Un Centre régional de l’eau (CREA) est créé notamment pour lutter contre la sécheresse au Sahel, dans un contexte de stress hydrique croissant qui fragilise durablement cette région du continent africain.
Face à l’urgence climatique et à la pression croissante sur les ressources hydriques, un tournant majeur vient d’être amorcé en Afrique de l’Ouest. À l’issue d’un Forum de haut niveau de deux jours sur la lutte contre la sécheresse, tenu à Ouagadougou, le Groupe de la Banque mondiale, le Gouvernement du Burkina Faso et l’Institut international d’ingénierie de l’eau et de l’environnement (2iE) ont signé un protocole d’accord pour la création du Centre régional de l’eau pour l’Afrique (CREA).

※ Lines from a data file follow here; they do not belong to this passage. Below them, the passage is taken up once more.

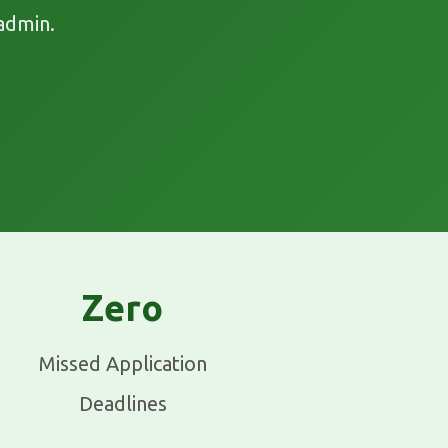
admin.
Zero
Missed Application
Deadlines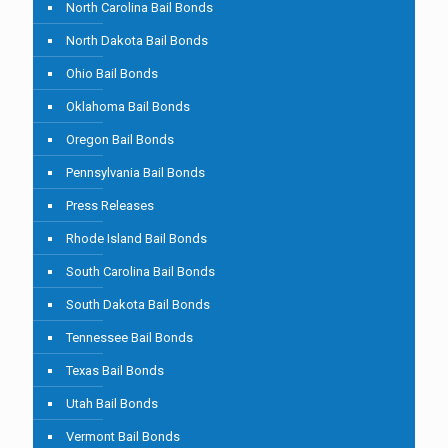
North Carolina Bail Bonds
North Dakota Bail Bonds
Ohio Bail Bonds
Oklahoma Bail Bonds
Oregon Bail Bonds
Pennsylvania Bail Bonds
Press Releases
Rhode Island Bail Bonds
South Carolina Bail Bonds
South Dakota Bail Bonds
Tennessee Bail Bonds
Texas Bail Bonds
Utah Bail Bonds
Vermont Bail Bonds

Hébergé au sein du 2iE, le CREA se positionne comme un hub stratégique pour l’innovation, la formation, le renforcement des capacités et la coopération régionale dans le secteur de l’eau.
Il aura pour mission de consolider l’expertise technique, de faciliter l’échange de connaissances et de soutenir les institutions dans la mise en œuvre de systèmes d’alerte précoce, la planification hydrique et la gestion coordonnée de la sécheresse.
Selon les promoteurs du CREA, en cinquante ans, les épisodes de sécheresse extrême ont augmenté de plus de 230 %, menaçant jusqu’à 6 % de croissance annuelle dans certains pays sahéliens d’ici 2050. Cette situation, exacerbée par la croissance démographique et les effets du changement climatique, appelle une réponse collective et structurée.
Dr Aboubakar Nacanbo, ministre de l’Économie et des Finances du Burkina Faso, a salué la création du CREA comme « un phare d’excellence et d’innovation pour la gestion durable de l’eau et la coopération Sud-Sud. »
De son côté, le professeur El Hadji Bamba Diaw, directeur général du 2iE, a souligné que « l’Afrique de demain se construira avec les solutions que nous posons aujourd’hui », qualifiant le CREA de « levier de développement socio-économique et de paix sociale. »
Pour Ousmane Diagana, vice-président de la Banque mondiale pour l’Afrique de l’Ouest et du Centre, « la sécheresse ne connaît pas de frontières. En combinant connaissance, coopération et action, nous pouvons transformer cette menace en opportunité. »
Juergen Voegele, vice-président de la Banque mondiale pour la Planète, a rappelé que « les secteurs dépendants de l’eau soutiennent 1,7 milliard d’emplois dans le monde », soulignant l’impact global de cette initiative.
Le Forum a réuni des représentants politiques de haut niveau du Burkina Faso, du Tchad, du Mali, de la Mauritanie, du Niger et du Sénégal, ainsi que des experts du Maroc et du Brésil, des institutions régionales et internationales, et des partenaires au développement.
Ensemble, ils ont co-construit une feuille de route ambitieuse, articulée autour d’actions politiques à court, moyen et long terme pour renforcer la résilience climatique dans le Sahel.
Ce Forum marque le lancement du Programme Impact « Défier la sécheresse » de l’Académie du Groupe de la Banque mondiale, qui vise à accélérer l’adoption de mesures de résilience dans les zones les plus vulnérables.